In an interview with The Guardian, the head of infrastructure and engineering at Fastly, Nick Rockwell, explained what had actually happened to bring down its services and also apologized for the disruption. It feels rare for such a big company to be so transparent about this, but it's certainly something to welcome.
Content delivery networks operate on the principle that the internet is faster and more stable if the users are physically closer to them. This results in faster downloads, better security, and a host of other features.
It also means there's a point of failure if something goes wrong though, and that's exactly what happened on June 8.

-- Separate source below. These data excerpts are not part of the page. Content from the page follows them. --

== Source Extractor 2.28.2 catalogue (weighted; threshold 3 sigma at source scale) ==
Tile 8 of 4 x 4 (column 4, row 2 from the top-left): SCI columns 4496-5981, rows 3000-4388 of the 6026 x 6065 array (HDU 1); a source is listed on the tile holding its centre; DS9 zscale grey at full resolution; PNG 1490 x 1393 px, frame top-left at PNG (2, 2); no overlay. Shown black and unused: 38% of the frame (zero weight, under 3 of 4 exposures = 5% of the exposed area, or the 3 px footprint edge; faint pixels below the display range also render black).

“On May 12, we began a software deployment that introduced a bug that could be triggered by a specific customer configuration under specific circumstances,” Rockwell told the Guardian. “Early June 8, a customer pushed a valid configuration change that included the specific circumstances that triggered the bug, which caused 85% of our network to return errors."
Essentially a bug had been introduced into the system on May 12 but had laid dormant until a customer updated their settings on June 8, which triggered the flaw, taking down most of the internet with it—including PC Gamer—for many users. Fastly spotted the problem within a minute, and "within 49 minutes, 95% of our network was operating as normal.”
There's a financial impact to users not being able to access sites of course, and SEO agency Reboot estimates that the downtime cost Amazon $32M in sales. Gulp.